Detto questo, a frugare nei già polverosi archivi delle cosiddette Seconda e Terza Repubblica (sembrano impolverarsi con una velocità maggiore di quelli del Risorgimento, qualcosa vorrà dire) troveremmo innumerevoli casi di politica intesa come tifo. Per esempio, in casi speculari, dimissioni chieste all’avversario e ritenute invece non dovute per un compagno di partito. Garantisti che diventano giustizialisti e viceversa. La stessa legge bocciata se presentata dall’opposizione di turno, approvata se presentata dalla maggioranza di turno. Se un avversario entra nel proprio partito, si ringrazia e lo si presenta come un esempio cristallino di politico che di là era stato emarginato e adesso riuscirà senz’altro a esprimere tutto il suo incredibile potenziale; a parti inverse, è un voltagabbana che si è prestato a un’indegna campagna acquisti.

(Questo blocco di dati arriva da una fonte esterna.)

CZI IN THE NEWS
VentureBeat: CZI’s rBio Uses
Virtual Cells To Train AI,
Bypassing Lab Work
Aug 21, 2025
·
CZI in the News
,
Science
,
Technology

Viene da pensare che, se la politica fosse stata quella di oggi, l’Assemblea Costituente non sarebbe mai riuscita a scrivere la Costituzione. Non in meno di due anni, come effettivamente avvenne, ma mai. Non che nella Prima Repubblica fossero tutte rose, intendiamoci. Gli insulti e i veleni circolavano anche allora. Però i partiti avevano anche un ruolo “regolatore” e i loro elettori ne seguivano le indicazioni, soprattutto sulle questioni davvero rilevanti. Oggi, troppo spesso, sono i leader a sondare che cosa vogliono/pensano i potenziali elettori e a dichiarare di conseguenza. Chi è più bravo a farlo vince, altrimenti non si spiegherebbe la volatilità estrema del voto, che premia ora questo, ora quel partito, spostandosi con una rapidità sorprendente da un’elezione all’altra. La politica-tifo, infatti, manca dell’elemento fedeltà che caratterizza il tifo calcistico.

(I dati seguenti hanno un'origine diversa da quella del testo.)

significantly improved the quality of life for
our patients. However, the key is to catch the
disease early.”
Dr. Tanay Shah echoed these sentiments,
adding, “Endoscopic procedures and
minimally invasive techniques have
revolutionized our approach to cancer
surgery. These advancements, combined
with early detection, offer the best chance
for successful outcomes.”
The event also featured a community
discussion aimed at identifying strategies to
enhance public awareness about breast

È vero, nella Prima Repubblica c’erano anche le tangenti e gli intrallazzi, ma pare che ci siano anche adesso: sono un grande classico, non passano mai di moda. È necessario, dunque, immaginare una politica diversa. La completa legittimazione dell’avversario e la disponibilità al dialogo sui temi cruciali per la vita del Paese (riforme istituzionali, politica europea ed estera, sanità e welfare, per dirne alcuni) potrebbero aiutare a ricostruire l’indispensabile spazio pubblico. Sarebbe almeno il caso di provarci, anche a costo di sentirci di nuovo in un film. Di fantascienza.